== TRECHO

Ainda ontem, tangia galinhas enquanto a roupa quarava na grama, ajuntava painas da paineira da porta de casa pra mãe fazer travesseiros, colhia ramos de 'mosquitinho' no pasto pra varrer o forno de barro antes da fornada de pão caseiro, assistia girar o torrador de café no terreiro, outras vezes acompanhava atento o ritmo à quatro mãos de minha mãe com sua comadre Florzina pilando colorau e cantarolando as cantigas que me viram crescer.
Ainda ontem, eu no alpendre moía café, buscava leite de vaca na mangueira, comia tara de pão e taiada de queijo, chupava jabuticaba do pé e manga com casca, pedia e carregava jaca, ouvia assustado os casos da caipora, vigiava a Santa Luzia que também me sondava da sala com dois olhos na bandeja, admirava a coragem da cobra que engolia o sapo e da mãe que acudia os gritos quando a urutu aparecia.
Ainda ontem, vi a mulherada rezando o terço, outras vezes fogueira e sanfona esquentando o frio. Tinha comadre Dalva procurando o cachimbo que eu menino escondia. Assoalho encerado ganhava baile na casa de Dona Terezinha. Vi dias de feitura de pamonha, dias de geada, também noites de lua deitada no pasto, abrindo a terra pra nascer e logo subindo ao céu como missão cumprida.
Ainda ontem...
Hoje ainda vivem em mim todos esses retratos, e por isso comemoro a vida que cresceu, o tempo que correu, enquanto permaneci um menino disso tudo, olhando o álbum que também me viu.

Casciano Lopes
Primavera de 2025
03 de outubro

2.10.25

O tudo e o nada meu

Na vida eu só ganhei...
Histórias com seus lugares;
Pessoas que se tornaram endereços;
Casas que me abraçaram feito gente;
Caminhos que me ensinaram para que pés;
Distâncias que me aproximaram de mim;
Idas, vindas, chegadas e partidas.
Nunca perdi nada se tive por uma fração de tempo...
Só ganhei.

Casciano Lopes

1.10.25

Nasci pra nascer

A vida sempre me foi generosa,
e eu amanheci todo dia,
venho amanhecendo desde então,
nascendo como quem entende de parto.

Casciano Lopes

E a vida morre aos poucos

Quando você vê, já perdeu o trajeto, esqueceu nas telas o direito de ver passar, de olhar pela janela, de admirar a pose que aquela senhora fez, de sorrir junto com a criança que te viu absorto, iludido com o virtual como se vivesse.

Casciano Lopes

30.9.25

Lamparina

E que não sejam maiores que eu;
nem o medo e nem a luz que nos ilumina,
pra que não nos tornemos pequenos demais,
eu e os que pernoitam na minha casa.

====
== REGISTROS LISTADOS

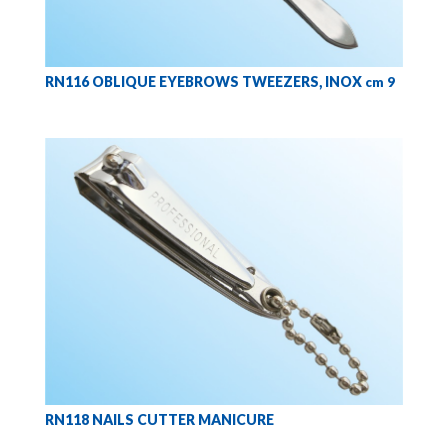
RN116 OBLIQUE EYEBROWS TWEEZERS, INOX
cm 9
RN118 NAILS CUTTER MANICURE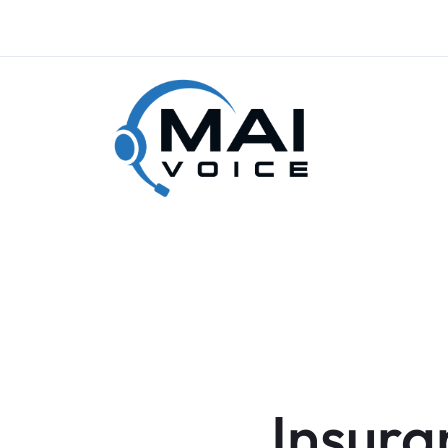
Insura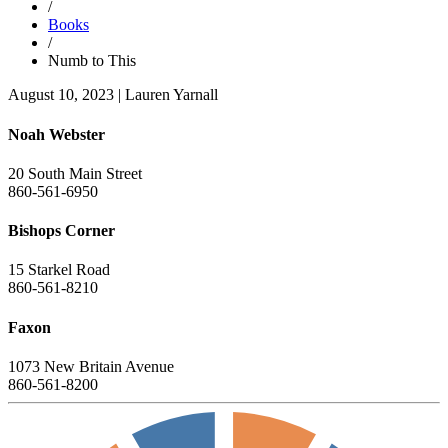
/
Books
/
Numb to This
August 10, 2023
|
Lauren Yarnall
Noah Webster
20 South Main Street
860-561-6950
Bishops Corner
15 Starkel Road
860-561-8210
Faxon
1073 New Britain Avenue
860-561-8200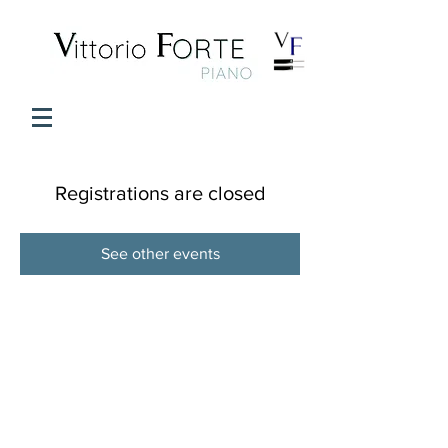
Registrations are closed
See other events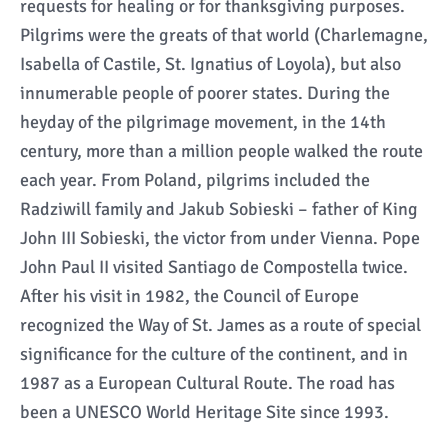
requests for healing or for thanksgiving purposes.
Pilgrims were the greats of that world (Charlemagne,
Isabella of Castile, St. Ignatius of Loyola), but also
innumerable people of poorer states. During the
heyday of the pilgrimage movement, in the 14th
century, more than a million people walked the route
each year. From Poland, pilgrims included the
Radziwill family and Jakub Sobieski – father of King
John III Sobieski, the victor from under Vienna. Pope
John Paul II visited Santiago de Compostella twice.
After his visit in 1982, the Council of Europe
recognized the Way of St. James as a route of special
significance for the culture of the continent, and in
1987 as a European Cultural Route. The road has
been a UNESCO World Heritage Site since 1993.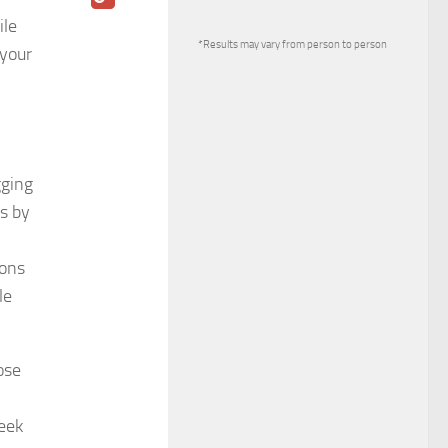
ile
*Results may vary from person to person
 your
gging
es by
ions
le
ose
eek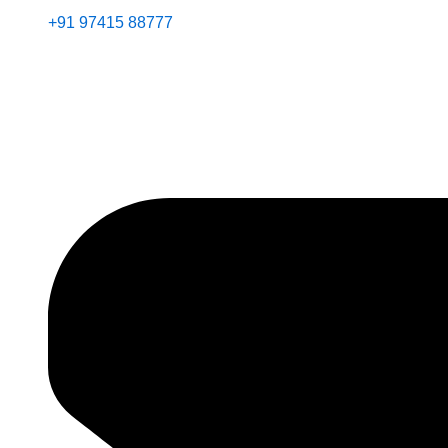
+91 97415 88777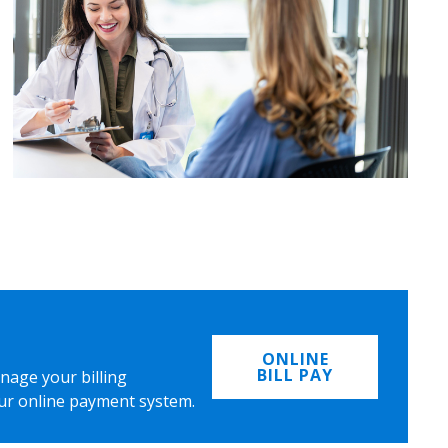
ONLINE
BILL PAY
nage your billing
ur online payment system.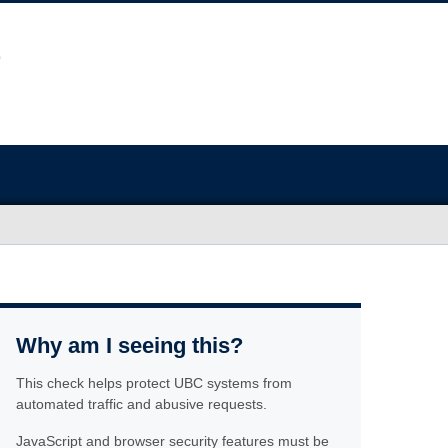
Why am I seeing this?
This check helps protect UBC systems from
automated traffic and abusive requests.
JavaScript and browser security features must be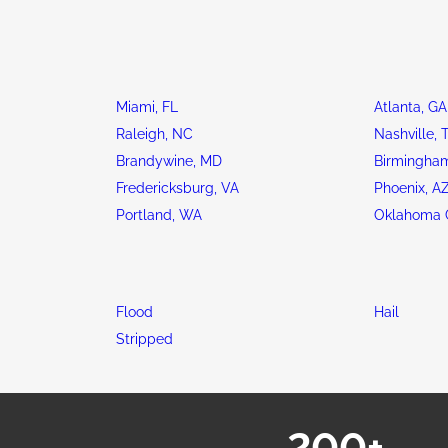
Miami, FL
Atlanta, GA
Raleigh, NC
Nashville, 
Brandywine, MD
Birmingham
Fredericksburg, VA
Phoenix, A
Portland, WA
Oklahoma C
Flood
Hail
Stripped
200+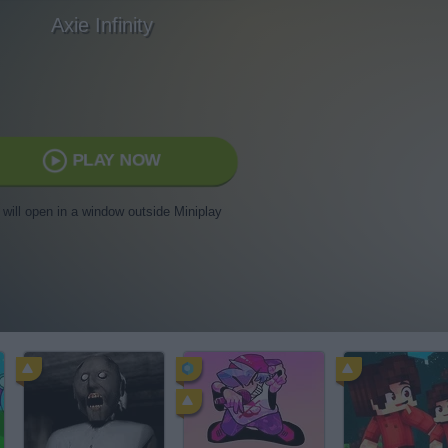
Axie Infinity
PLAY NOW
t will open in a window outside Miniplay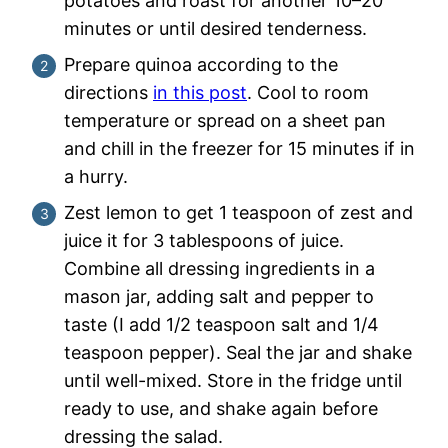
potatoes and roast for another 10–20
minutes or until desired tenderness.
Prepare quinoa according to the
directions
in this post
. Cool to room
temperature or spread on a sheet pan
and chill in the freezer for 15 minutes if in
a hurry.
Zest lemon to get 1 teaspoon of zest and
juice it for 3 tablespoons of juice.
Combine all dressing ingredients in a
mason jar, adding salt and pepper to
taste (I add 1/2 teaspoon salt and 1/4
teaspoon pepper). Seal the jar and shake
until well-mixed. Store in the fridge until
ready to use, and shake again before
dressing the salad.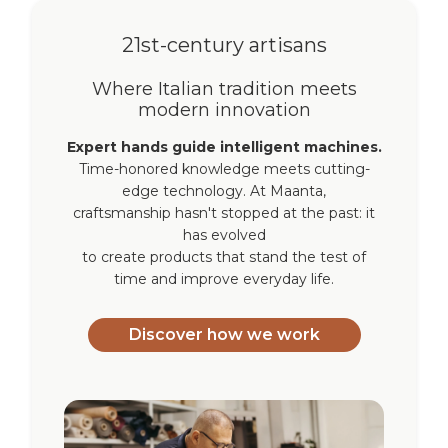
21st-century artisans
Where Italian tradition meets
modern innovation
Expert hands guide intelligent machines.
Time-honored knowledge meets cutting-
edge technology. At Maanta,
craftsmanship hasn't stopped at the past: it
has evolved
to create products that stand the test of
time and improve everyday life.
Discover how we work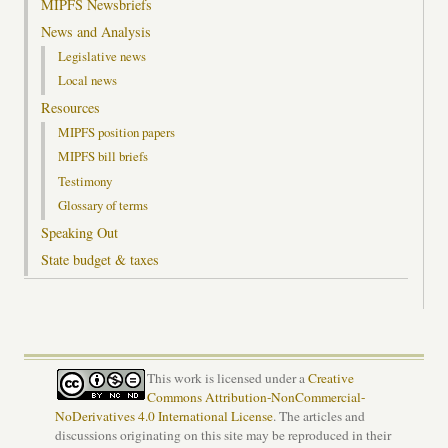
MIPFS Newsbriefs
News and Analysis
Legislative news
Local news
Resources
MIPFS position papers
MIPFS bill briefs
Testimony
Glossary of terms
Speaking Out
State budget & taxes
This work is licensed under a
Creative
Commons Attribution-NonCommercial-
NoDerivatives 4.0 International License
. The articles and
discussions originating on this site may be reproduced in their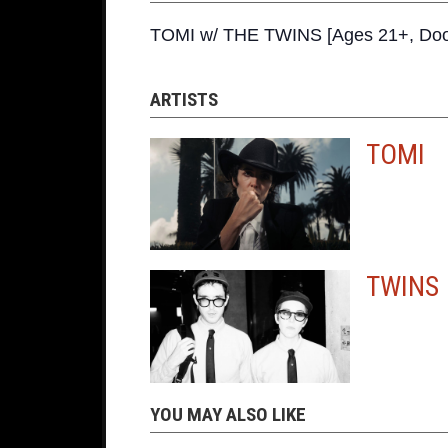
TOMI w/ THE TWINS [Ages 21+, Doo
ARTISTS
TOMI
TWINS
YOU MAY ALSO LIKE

====

TAREFAS A FAZER:
• a. Responda com base no trecho:
(i) Com quem a mãe pilava colorau?
(ii) O que a comadre Dalva procurava?
(iii) No poema "O tudo e o nada meu", em que se tornaram as pessoas?
• b. Devolva do trecho, sem nenhuma mudança, tudo o que vai de "Ainda ontem..." até "também me viu.".
Os registros não entram em nada disto.

RESPOSTAS POR TAREFA:
• a.
(i) Com a comadre Florzina.
(ii) O cachimbo que o menino escondia.
(iii) Em endereços.

• b.
Ainda ontem...
Hoje ainda vivem em mim todos esses retratos, e por isso comemoro a vida que cresceu, o tempo que correu, enquanto permaneci um menino disso tudo, olhando o álbum que também me viu.